The largest assumption that I see is that MobileNets would be applicable for mobile and low powered hardware. The reason I say this is that the paper doesn’t describe a test of running this model on a mobile device.

Correctness

Do the assumptions seem valid?

No they do not. The name seems misleading without a proper test.

Future Directions

My own proposed future directions for the work

I’d like to test variations of MobileNets on modern smartphones, low powered devices (i.e., Raspberry Pis, NVIDIA Jetson Nanos), and more powerful devices (i.e., laptops) in order to see how far I can push a MobileNet to give real-time (minimum 24 FPS) inference without compromising on accuracy.

Open Questions

What open questions do I have about the work?

Why wasn’t a MobileNet variation tested on a mobile device?

Author Feedback

What feedback would I give to the authors?

Overall this was a good paper. I found the description of the depth wise separable convolutions a little confusing. Additionally, the naming of the family models presented (MobileNets) is misleading to me as these models were not tested on mobile devices.

Summary

A summary of the paper

The paper MobileNets: Efficient Convolutional Neural Networks for Mobile Vision Applications by Andrew G. Howard et al. introduces a new class of models that are designed to be small and fast (low latency) called MobileNets. MobileNets are CNN based DL models that rely on depth wise separable convulsions to inference data. A depth wise separable convolution occurs in two steps:

Each channel of the input data structure is analyzed using a 3 x 3 x 1 filter. This is different than traditional CNN building blocks that analyze all of the channels in one pass using a 3 x 3 x N filter (with N being the number of filters).
The values from the aforementioned filters are multiples together and summed with a point wise convolution that analyzes all of the channels.
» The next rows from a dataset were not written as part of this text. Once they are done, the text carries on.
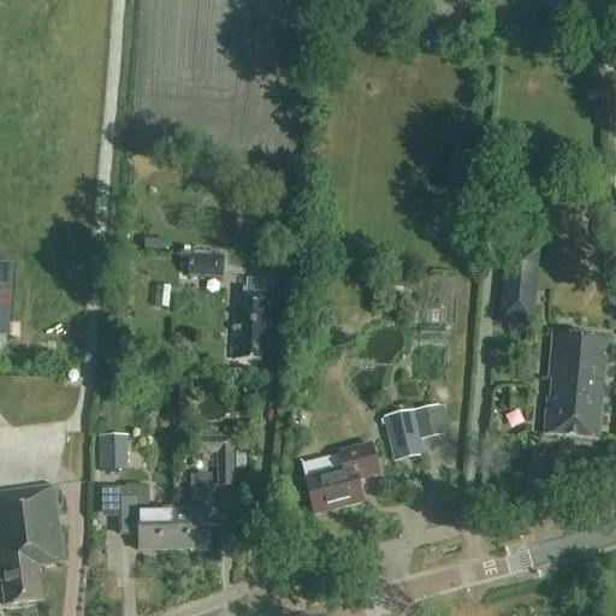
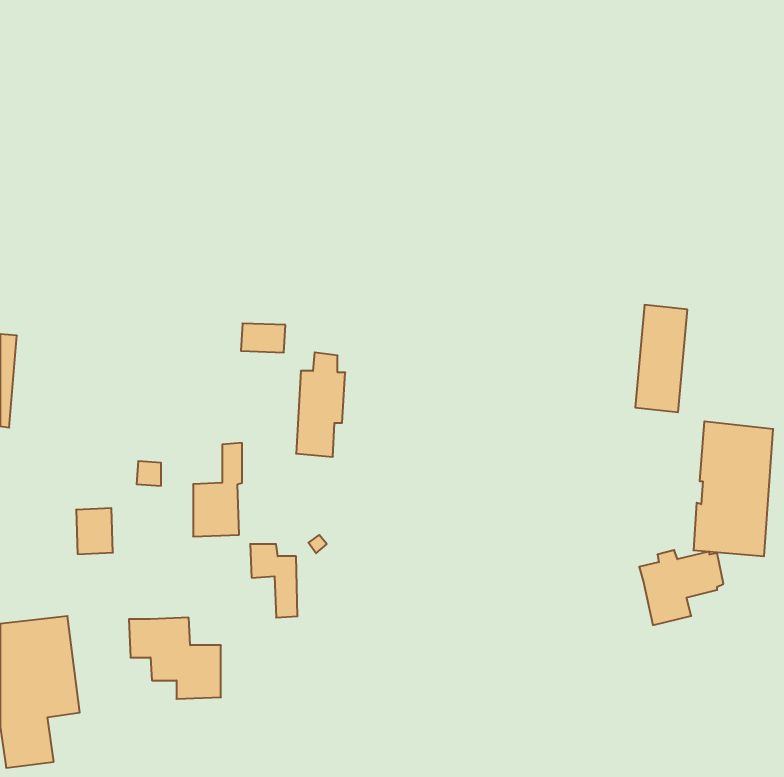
building: [383,403,449,462] -> [639,550,723,625]
building: [99,434,128,470] -> [76,508,113,554]
building: [304,442,378,513] -> none
building: [173,474,212,547] -> [193,443,242,536]

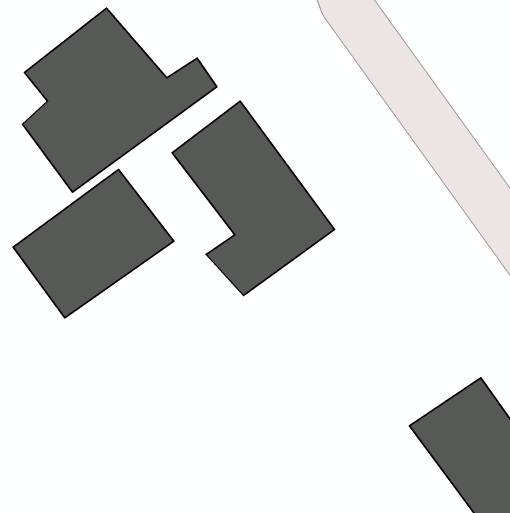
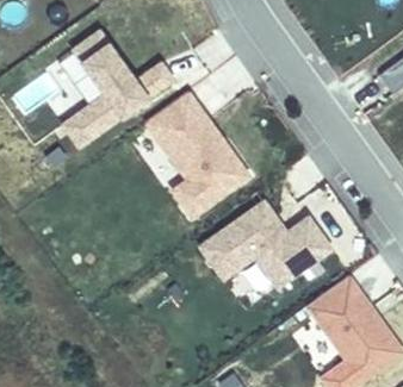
building: [13,169,174,318] -> none
building: none -> [196,196,334,292]

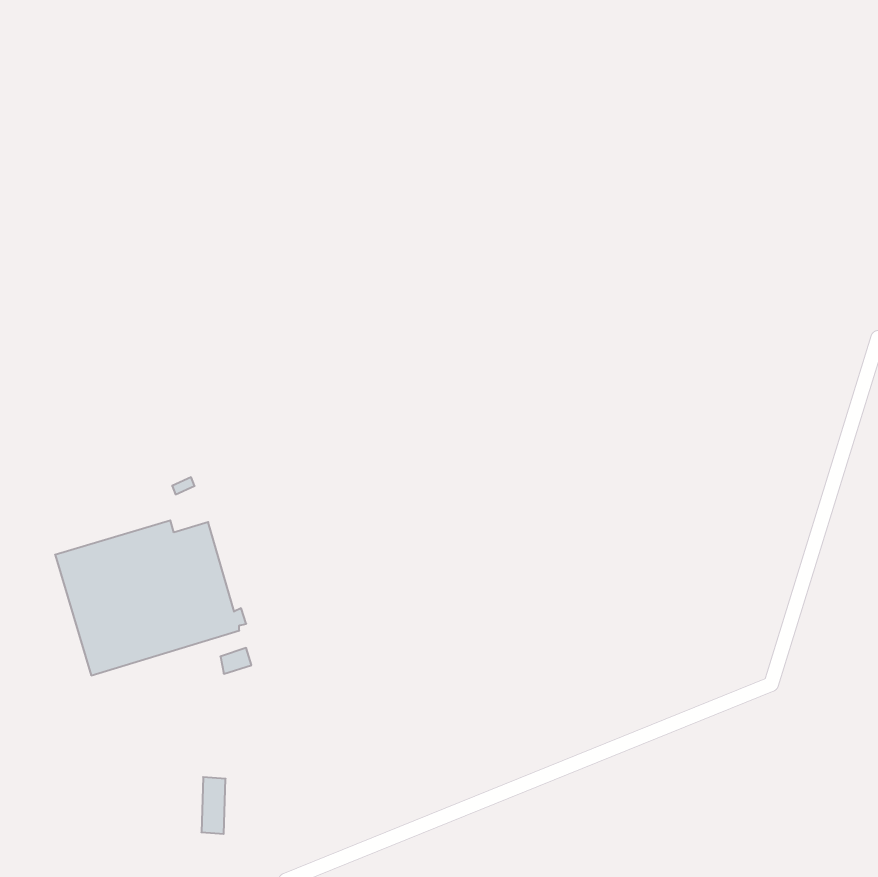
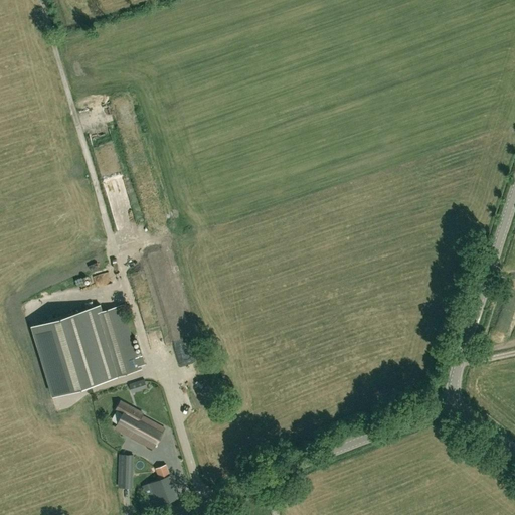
building: none -> [115,402,163,450]
building: none -> [142,466,177,510]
This point wise convolution uses a 1 x 1 x N filter (with N being the number of filters).

By using depth wise separable filters, MobileNets decrease their latency due to the fewer number of multiply-add operations that they need to perform on the data.

The authors tested the performance of MobileNets on a variety of tasks against the VGG and Inception class of CV models, and found that MobileNets are both smaller, faster, and nearly as accurate as these much larger models.

Summarization Technique

This paper was summarized using a modified technique proposed by S. Keshav in his work How to Read a Paper [0].